[Dataset entries]
★ ★ ★ ★ ★

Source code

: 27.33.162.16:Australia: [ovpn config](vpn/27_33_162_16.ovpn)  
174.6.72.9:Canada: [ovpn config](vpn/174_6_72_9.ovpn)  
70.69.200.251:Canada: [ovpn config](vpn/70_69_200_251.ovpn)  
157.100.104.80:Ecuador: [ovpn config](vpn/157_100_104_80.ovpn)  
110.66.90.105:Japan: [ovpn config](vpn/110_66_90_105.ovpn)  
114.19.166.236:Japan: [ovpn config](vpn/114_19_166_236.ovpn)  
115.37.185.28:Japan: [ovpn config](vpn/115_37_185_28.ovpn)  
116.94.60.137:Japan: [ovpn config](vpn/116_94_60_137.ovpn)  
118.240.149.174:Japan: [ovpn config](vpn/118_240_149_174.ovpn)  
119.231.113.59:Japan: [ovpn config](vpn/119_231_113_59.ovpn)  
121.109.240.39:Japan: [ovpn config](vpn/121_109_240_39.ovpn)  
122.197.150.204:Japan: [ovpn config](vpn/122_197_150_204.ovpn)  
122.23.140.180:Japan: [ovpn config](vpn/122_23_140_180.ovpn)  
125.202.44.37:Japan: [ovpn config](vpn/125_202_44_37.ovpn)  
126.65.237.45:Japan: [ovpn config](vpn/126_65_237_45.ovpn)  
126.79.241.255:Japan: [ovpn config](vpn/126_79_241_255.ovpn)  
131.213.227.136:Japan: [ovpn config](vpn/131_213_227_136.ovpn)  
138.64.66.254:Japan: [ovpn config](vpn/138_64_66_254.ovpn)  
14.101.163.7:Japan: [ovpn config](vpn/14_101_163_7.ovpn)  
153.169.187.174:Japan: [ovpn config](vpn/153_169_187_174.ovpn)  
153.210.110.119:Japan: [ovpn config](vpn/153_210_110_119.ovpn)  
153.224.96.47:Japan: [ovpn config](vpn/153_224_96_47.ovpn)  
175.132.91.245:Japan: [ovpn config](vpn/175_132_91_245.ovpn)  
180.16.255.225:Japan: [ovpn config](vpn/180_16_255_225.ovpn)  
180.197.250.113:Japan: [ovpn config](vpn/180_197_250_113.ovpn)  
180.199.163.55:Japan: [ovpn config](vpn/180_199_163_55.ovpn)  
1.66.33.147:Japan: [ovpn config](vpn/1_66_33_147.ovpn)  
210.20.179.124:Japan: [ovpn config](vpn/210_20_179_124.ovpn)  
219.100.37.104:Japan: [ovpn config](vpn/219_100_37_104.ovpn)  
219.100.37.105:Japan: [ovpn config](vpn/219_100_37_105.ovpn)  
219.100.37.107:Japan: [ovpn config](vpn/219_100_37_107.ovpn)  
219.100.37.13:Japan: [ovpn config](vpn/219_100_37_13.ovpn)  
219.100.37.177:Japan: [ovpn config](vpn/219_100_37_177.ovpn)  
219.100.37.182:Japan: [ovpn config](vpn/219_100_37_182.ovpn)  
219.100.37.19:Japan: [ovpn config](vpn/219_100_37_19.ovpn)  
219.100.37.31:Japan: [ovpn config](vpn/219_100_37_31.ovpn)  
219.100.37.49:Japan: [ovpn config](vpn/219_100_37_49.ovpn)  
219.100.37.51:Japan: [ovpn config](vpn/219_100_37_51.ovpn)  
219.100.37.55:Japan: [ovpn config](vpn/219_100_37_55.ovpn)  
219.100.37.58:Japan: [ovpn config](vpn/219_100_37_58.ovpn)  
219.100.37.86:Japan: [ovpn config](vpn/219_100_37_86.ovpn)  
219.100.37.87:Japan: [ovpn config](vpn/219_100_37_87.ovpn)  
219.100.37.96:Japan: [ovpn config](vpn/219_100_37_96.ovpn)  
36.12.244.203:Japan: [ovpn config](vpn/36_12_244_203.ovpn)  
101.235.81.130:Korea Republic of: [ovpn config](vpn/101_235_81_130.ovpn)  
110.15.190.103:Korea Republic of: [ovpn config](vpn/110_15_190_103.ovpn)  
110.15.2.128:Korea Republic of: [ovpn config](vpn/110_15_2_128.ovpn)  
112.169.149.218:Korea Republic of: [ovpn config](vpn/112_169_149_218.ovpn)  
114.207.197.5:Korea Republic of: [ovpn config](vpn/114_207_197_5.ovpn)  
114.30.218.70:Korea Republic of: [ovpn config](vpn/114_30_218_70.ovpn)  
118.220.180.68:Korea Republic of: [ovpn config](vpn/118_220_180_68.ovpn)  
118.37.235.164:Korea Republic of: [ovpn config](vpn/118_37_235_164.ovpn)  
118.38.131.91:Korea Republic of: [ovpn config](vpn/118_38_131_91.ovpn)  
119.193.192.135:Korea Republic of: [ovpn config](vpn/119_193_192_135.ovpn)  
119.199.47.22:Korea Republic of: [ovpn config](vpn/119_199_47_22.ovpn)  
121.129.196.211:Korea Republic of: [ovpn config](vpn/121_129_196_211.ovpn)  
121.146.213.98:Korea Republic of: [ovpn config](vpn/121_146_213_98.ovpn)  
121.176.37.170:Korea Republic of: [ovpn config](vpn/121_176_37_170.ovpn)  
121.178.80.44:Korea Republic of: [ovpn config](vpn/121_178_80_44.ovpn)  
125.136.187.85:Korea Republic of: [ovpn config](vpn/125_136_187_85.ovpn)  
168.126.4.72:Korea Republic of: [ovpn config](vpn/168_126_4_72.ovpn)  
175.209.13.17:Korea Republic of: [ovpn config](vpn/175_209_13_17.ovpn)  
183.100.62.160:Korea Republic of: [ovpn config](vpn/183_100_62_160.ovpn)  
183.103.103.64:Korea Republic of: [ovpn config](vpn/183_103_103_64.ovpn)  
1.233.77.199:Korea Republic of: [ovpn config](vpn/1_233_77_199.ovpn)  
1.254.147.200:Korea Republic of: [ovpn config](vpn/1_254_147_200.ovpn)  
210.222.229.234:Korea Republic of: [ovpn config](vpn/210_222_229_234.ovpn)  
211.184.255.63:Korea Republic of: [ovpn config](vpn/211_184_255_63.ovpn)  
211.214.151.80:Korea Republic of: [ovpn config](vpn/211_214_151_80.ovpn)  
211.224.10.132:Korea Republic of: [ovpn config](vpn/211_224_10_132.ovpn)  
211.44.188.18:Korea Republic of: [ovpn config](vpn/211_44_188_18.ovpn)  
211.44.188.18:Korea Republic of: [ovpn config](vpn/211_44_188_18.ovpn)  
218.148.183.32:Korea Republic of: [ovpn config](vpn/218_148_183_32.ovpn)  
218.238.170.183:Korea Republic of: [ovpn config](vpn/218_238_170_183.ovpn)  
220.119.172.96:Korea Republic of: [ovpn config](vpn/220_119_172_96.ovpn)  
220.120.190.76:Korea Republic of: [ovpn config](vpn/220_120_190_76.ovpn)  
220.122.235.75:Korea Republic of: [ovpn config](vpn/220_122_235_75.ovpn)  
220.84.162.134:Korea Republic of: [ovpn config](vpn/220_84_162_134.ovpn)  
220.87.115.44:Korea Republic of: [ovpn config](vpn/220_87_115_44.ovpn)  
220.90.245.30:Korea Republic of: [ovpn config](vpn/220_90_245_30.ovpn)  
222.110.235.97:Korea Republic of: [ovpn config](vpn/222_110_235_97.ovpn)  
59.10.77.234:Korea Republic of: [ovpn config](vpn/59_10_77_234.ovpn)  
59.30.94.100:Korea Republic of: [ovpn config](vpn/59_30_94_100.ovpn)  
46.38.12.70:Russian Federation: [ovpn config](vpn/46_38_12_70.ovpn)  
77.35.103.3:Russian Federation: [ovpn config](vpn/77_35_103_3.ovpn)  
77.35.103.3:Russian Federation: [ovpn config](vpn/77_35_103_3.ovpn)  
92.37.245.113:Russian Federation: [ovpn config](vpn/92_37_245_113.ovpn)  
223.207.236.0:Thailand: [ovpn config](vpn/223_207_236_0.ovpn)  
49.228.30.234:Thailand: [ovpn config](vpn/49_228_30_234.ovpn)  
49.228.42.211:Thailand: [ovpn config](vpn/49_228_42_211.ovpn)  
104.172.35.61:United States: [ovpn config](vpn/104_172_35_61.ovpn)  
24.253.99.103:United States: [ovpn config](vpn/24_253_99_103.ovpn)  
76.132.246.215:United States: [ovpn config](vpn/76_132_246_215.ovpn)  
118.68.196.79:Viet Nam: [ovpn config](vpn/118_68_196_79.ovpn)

★ ★ ★ ★ ★

> ACTIVITY
Convert the part of the entries above that opens with the line containing "27.33.162.16:Australia: [ovpn config](vpn/27_33_162_16.ovpn)" and closes with the line containing "219.100.37.104:Japan: [ovpn config](vpn/219_100_37_104.ovpn)" into a JSON list of strings, with one string for each line and blank lines left out.

> RESULT FOR THIS TASK
[
  ": 27.33.162.16:Australia: [ovpn config](vpn/27_33_162_16.ovpn)  ",
  "174.6.72.9:Canada: [ovpn config](vpn/174_6_72_9.ovpn)  ",
  "70.69.200.251:Canada: [ovpn config](vpn/70_69_200_251.ovpn)  ",
  "157.100.104.80:Ecuador: [ovpn config](vpn/157_100_104_80.ovpn)  ",
  "110.66.90.105:Japan: [ovpn config](vpn/110_66_90_105.ovpn)  ",
  "114.19.166.236:Japan: [ovpn config](vpn/114_19_166_236.ovpn)  ",
  "115.37.185.28:Japan: [ovpn config](vpn/115_37_185_28.ovpn)  ",
  "116.94.60.137:Japan: [ovpn config](vpn/116_94_60_137.ovpn)  ",
  "118.240.149.174:Japan: [ovpn config](vpn/118_240_149_174.ovpn)  ",
  "119.231.113.59:Japan: [ovpn config](vpn/119_231_113_59.ovpn)  ",
  "121.109.240.39:Japan: [ovpn config](vpn/121_109_240_39.ovpn)  ",
  "122.197.150.204:Japan: [ovpn config](vpn/122_197_150_204.ovpn)  ",
  "122.23.140.180:Japan: [ovpn config](vpn/122_23_140_180.ovpn)  ",
  "125.202.44.37:Japan: [ovpn config](vpn/125_202_44_37.ovpn)  ",
  "126.65.237.45:Japan: [ovpn config](vpn/126_65_237_45.ovpn)  ",
  "126.79.241.255:Japan: [ovpn config](vpn/126_79_241_255.ovpn)  ",
  "131.213.227.136:Japan: [ovpn config](vpn/131_213_227_136.ovpn)  ",
  "138.64.66.254:Japan: [ovpn config](vpn/138_64_66_254.ovpn)  ",
  "14.101.163.7:Japan: [ovpn config](vpn/14_101_163_7.ovpn)  ",
  "153.169.187.174:Japan: [ovpn config](vpn/153_169_187_174.ovpn)  ",
  "153.210.110.119:Japan: [ovpn config](vpn/153_210_110_119.ovpn)  ",
  "153.224.96.47:Japan: [ovpn config](vpn/153_224_96_47.ovpn)  ",
  "175.132.91.245:Japan: [ovpn config](vpn/175_132_91_245.ovpn)  ",
  "180.16.255.225:Japan: [ovpn config](vpn/180_16_255_225.ovpn)  ",
  "180.197.250.113:Japan: [ovpn config](vpn/180_197_250_113.ovpn)  ",
  "180.199.163.55:Japan: [ovpn config](vpn/180_199_163_55.ovpn)  ",
  "1.66.33.147:Japan: [ovpn config](vpn/1_66_33_147.ovpn)  ",
  "210.20.179.124:Japan: [ovpn config](vpn/210_20_179_124.ovpn)  ",
  "219.100.37.104:Japan: [ovpn config](vpn/219_100_37_104.ovpn)  "
]